- Born: 2 June 1796 Estagel, Roussillon, France
- Died: 19 September 1860 (aged 64) Tacubaya, Mexico
- Allegiance: France, Mexico
- Branch: Army
- Service years: 1815, 1818 - c.1857
- Rank: Colonel
- Conflicts: Peninsular War

= Joseph Arago =

French soldier in the Mexican army (1796–1860)

Joseph Honoré Arago (2 June 1796 – 19 September 1860), known as Joseph Arago, was a French soldier in the Mexican army.

==Biography==
===Family===
Joseph Arago was born on 2 June 1796 in Estagel, Roussillon. He was the ninth child of François Bonaventure Arago and Marie Arago, and the fifth of their six sons. His brother François (1786–1853) became an astronomer, physician and French politician. Jean (1788–1836) was cashier of the mint of Perpignan, and then a general in the Mexican army. Jacques (1790–1854) took part in Louis de Freycinet's exploring voyage in the Uranie from 1817 to 1821, and on his return to France devoted himself to his journalism and the drama. Victor (1792–1867) was a French soldier. Étienne (1802–1892) is said to have collaborated with Honoré de Balzac in The Heiress of Birague, and from 1822 to 1847 wrote a great number of light dramatic pieces, mostly in collaboration.

===Military career===
Arago served in the Grande Armée and was discharged in 1815. He returned to service in 1818, participated in the Peninsular War from 1823 to 1825, and rose in rank to become a lieutenant.

In October 1827, he left for Mexico to join his brother Jean Arago, then a colonel in the Mexican army. On Jean's recommendation, Joseph was promoted to lieutenant in 1828. After two years of leave due to ill health, he was promoted to cavalry captain in 1832, while stationed in Veracruz under the command of General Santa Anna. In 1836, he married and in 1840 became aide-de-camp to the President of Mexico, Anastasio Bustamante, who appointed him major. The multiple changes at the head of Mexico had no impact on his career, but it was interrupted several times by his being forced to take leave to treat his fragile health. He ended it with the rank of colonel.

He suffered from diabetes and became blind, like several other members of his family (including his brothers François and Jacques). In 1852, already ill, he was given command of the fort of Perote, near Veracruz. With the accession to power of Benito Juárez and the beginning of the War of Reform in 1857, a period of confusion ensued. Joseph Arago was wrongly accused of having wanted to surrender the fort to the supporters of Félix María Zuloaga. Sentenced to death, he narrowly escaped the firing squad. Having been cleared, he then recovered his post.
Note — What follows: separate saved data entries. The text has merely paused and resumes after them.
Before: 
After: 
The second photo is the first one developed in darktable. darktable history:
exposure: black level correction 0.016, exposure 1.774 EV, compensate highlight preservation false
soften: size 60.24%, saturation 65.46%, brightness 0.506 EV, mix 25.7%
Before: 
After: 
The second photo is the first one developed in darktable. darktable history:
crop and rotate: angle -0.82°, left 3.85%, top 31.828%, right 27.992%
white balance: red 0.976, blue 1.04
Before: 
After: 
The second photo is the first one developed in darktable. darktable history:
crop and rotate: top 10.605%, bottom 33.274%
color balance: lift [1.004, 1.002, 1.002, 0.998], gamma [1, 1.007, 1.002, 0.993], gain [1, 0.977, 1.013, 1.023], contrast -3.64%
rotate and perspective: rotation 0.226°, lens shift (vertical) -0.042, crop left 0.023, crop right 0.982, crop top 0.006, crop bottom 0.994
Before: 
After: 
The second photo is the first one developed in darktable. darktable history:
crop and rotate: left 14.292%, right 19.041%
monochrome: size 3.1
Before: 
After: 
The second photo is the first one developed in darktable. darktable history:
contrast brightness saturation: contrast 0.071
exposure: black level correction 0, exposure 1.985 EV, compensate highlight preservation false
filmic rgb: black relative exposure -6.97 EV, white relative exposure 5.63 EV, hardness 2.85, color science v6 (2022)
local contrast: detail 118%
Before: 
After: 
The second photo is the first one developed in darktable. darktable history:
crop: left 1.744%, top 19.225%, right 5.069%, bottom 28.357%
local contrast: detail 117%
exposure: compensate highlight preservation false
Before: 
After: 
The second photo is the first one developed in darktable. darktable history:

He died on 19 September 1860 in Tacubaya.

==Bibliography==
- Frénay, Étienne (2009). "Les Arago, acteurs de leur temps (actes du colloque de Perpignan, 2003)"
- Sarda, François (2011). "Nouveau Dictionnaire de biographies roussillonnaises 1789-2011, vol. 1 Pouvoirs et société, t. 1 (A-L)"
- Sarda, François (2002). "Les Arago : François et les autres"
- The personal papers of the Arago family are kept in the French National Archives under the code 348AP. They can be consulted in the form of microfilms.